@ VernonDozier: That was a typo and I do realize that it wont compile. I do need to use test instead of A. Pointed noted. That being accepted is there an alternate route to the if then else?
The devil is in the details and you have dots there so it's unclear whether there is some sort of pattern. You have this line in a previous post:
id has nothing to do with A[0].a. id is a variable that i pass to the function assign_struct. if id = 3 then A[0].a might be a different value, and if id=4 then A[0].a is another value and so on..
Replacing "A" with "test",
You say id has nothing to do with test[0].a, but then you assign the value of test[0].a based on the value of id in your if-else statement, so that seems like a contradiction.

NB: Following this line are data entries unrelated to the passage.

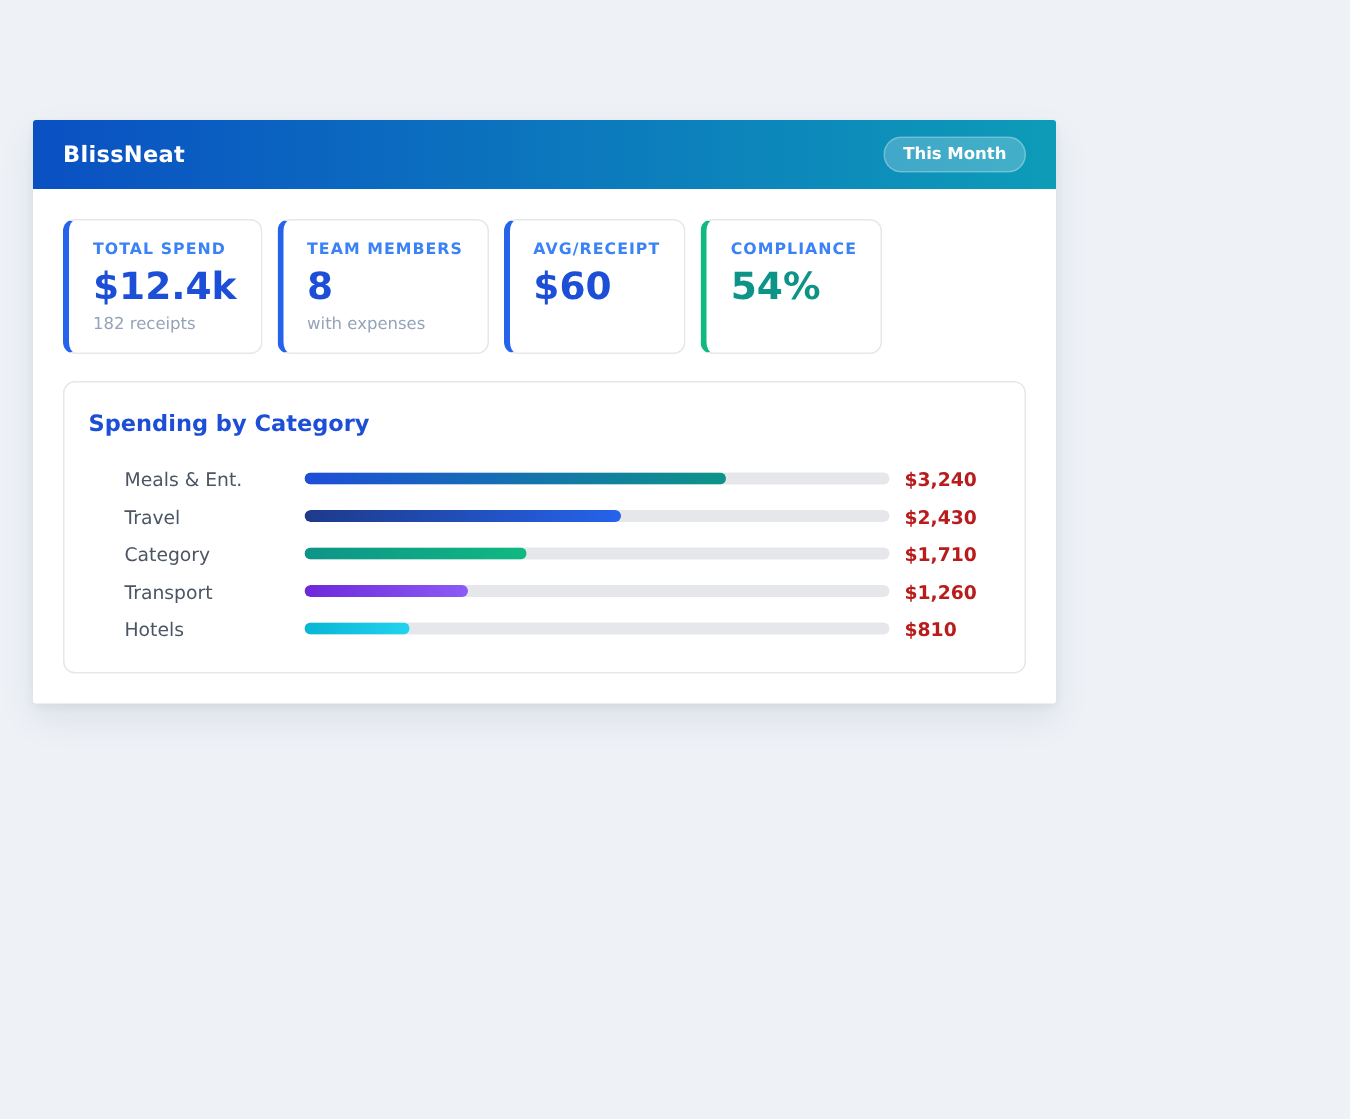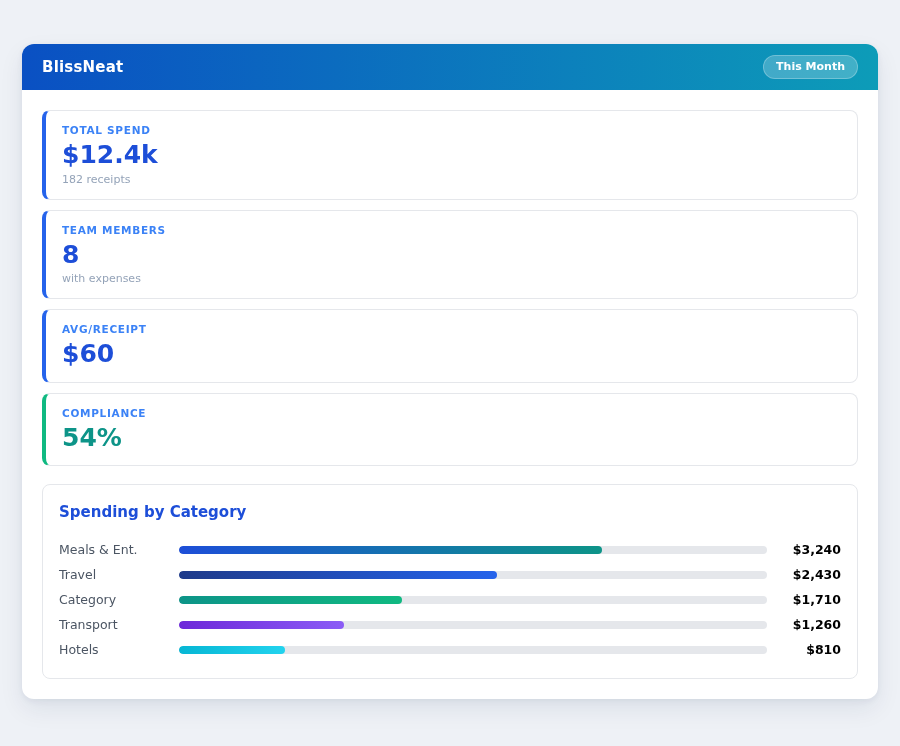--- a/index.html
+++ b/index.html
@@ -11,8 +11,8 @@
     -webkit-font-smoothing:antialiased;
   }
   .app-card{
-    position:absolute;left:22px;top:44px;width:856px;
-    background:#ffffff;border-radius:12px;
+    position:absolute;left:22px;top:80px;width:682px;
+    background:#ffffff;border-radius:2px;
     box-shadow:0 10px 25px rgba(15,40,80,0.08),0 2px 6px rgba(15,40,80,0.06);
     overflow:hidden;
   }

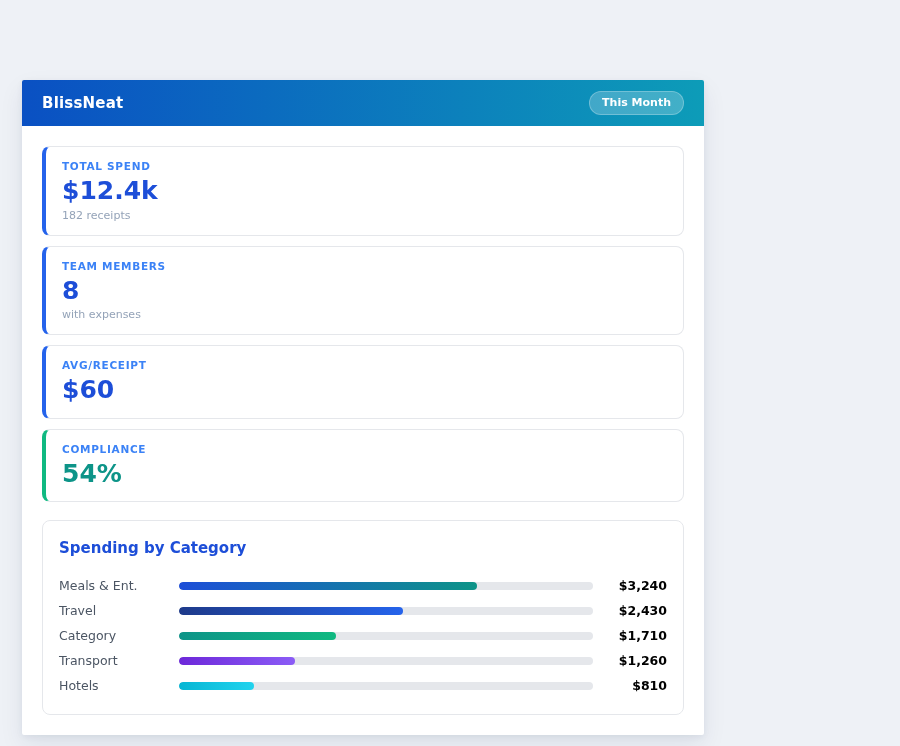--- a/index.html
+++ b/index.html
@@ -29,7 +29,7 @@
     cursor:pointer;
   }
   .content{padding:20px;}
-  .stats{display:flex;flex-direction:column;gap:10px;}
+  .stats{display:flex;flex-direction:row;gap:10px;}
   .stat-card{
     background:#ffffff;
     border:1px solid #e5e7eb;

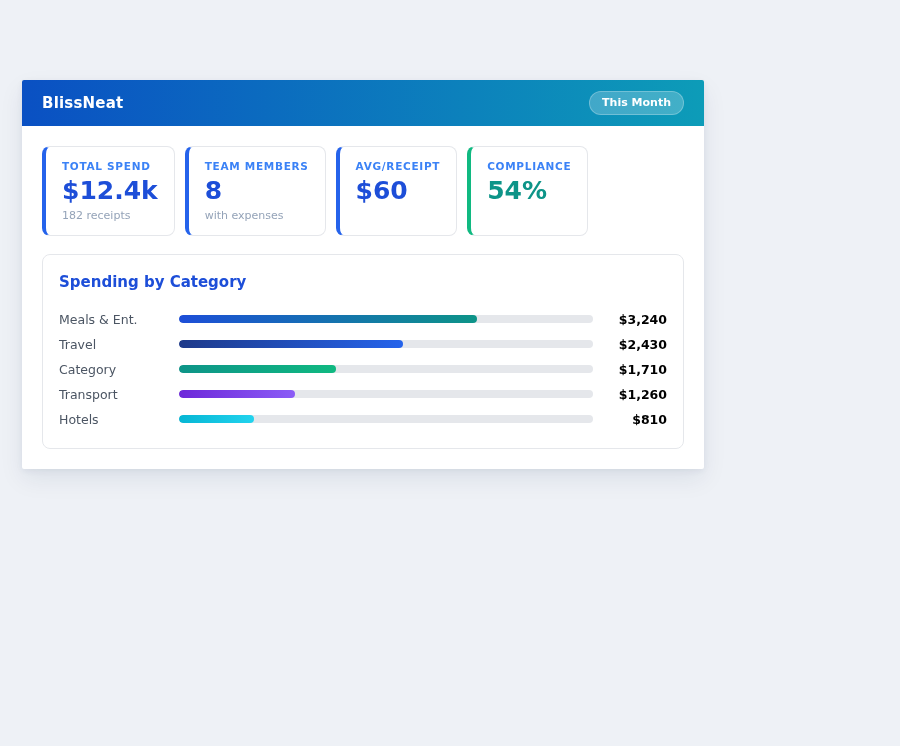--- a/index.html
+++ b/index.html
@@ -54,7 +54,7 @@
   }
   .spend-title{font-size:15px;font-weight:bold;color:#1d4ed8;margin-bottom:16px;}
   .spend-row{display:flex;align-items:center;height:25px;}
-  .cat-label{width:120px;flex:0 0 120px;font-size:12.5px;color:#4b5563;}
+  .cat-label{width:120px;flex:0 0 120px;font-size:12.5px;color:#4b5563;margin-left:24px;}
   .track{
     flex:1;height:8px;background:#e5e7eb;border-radius:4px;
     overflow:hidden;position:relative;

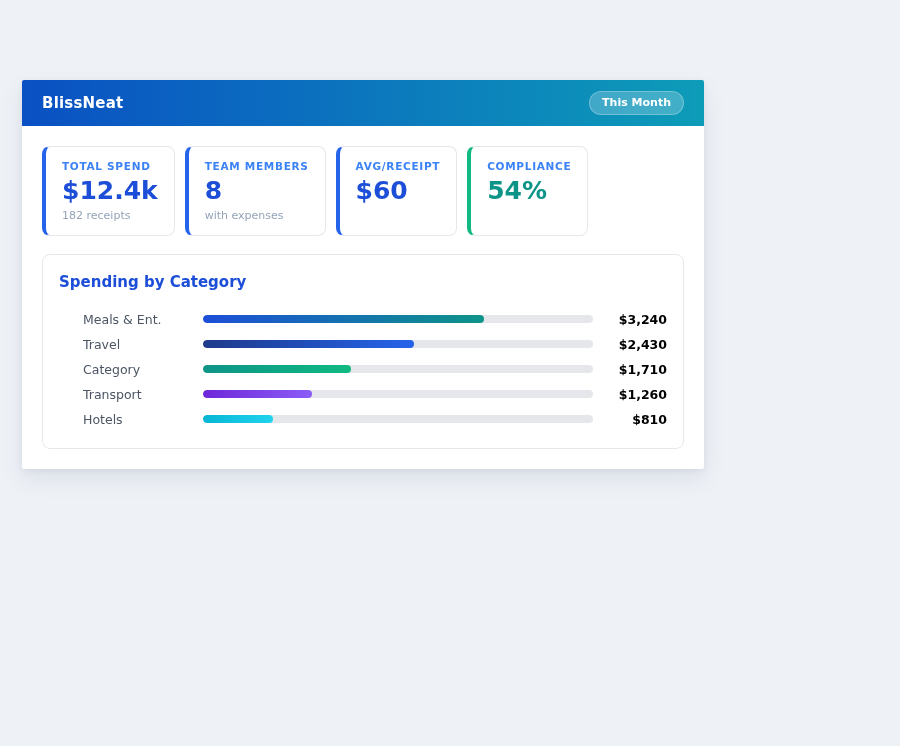--- a/index.html
+++ b/index.html
@@ -61,7 +61,7 @@
   }
   .fill{height:100%;border-radius:4px;width:0;}
   .amount{
-    flex:0 0 64px;text-align:right;font-size:12.5px;font-weight:bold;color:#000000;
+    flex:0 0 64px;text-align:left;font-size:12.5px;font-weight:bold;color:#b91c1c;
     margin-left:10px;
   }
 </style>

I'm sure you could set up a complex (or not so complex) single or multi-dimensional array or map that could take out all of the branching, but I don't know if that would make the code any cleaner. I think that was what firstPerson was going for here:
void assign_struct(A test[], int id)
{
int A[] = {12,1,2,3,7,3,8 }; //If you know its values during compile time
///then rest of the code :
A[0].b = new int[A[id].a]; //use id as index with its value coordinated
...
except that he named his integer array A, which further compounds the earlier problem of using A instead of test.
You can do something like this, with a 2-D and 3 3-D arrays (one each for b[], c[], and d[] arrays. 2-D array will assign values to A[].a based on id. I don't have time to make a skeleton for the 3-D arrays, but this will create the storage and will fill in the A[].a values.
void assign_struct(A test[], int id)
{
// assumes test[] has size 5, id ranges from 0 to 3
int aValues[4][5] = {{7,4,5,9,7}, {2,1,6,4,8}, {1,5,3,2,8}, {7,3,1,2,8}};
for (int i = 0; i < 5; i++)
{
test[i].a = aValues[id][i];
test[i].b = new int[test[i].a];
test[i].c = new int[test[i].a];
test[i].d = new int[test[i].a];
}
// you can fill in the actual b, c, and d values with 3 separate 3-dimensional arrays.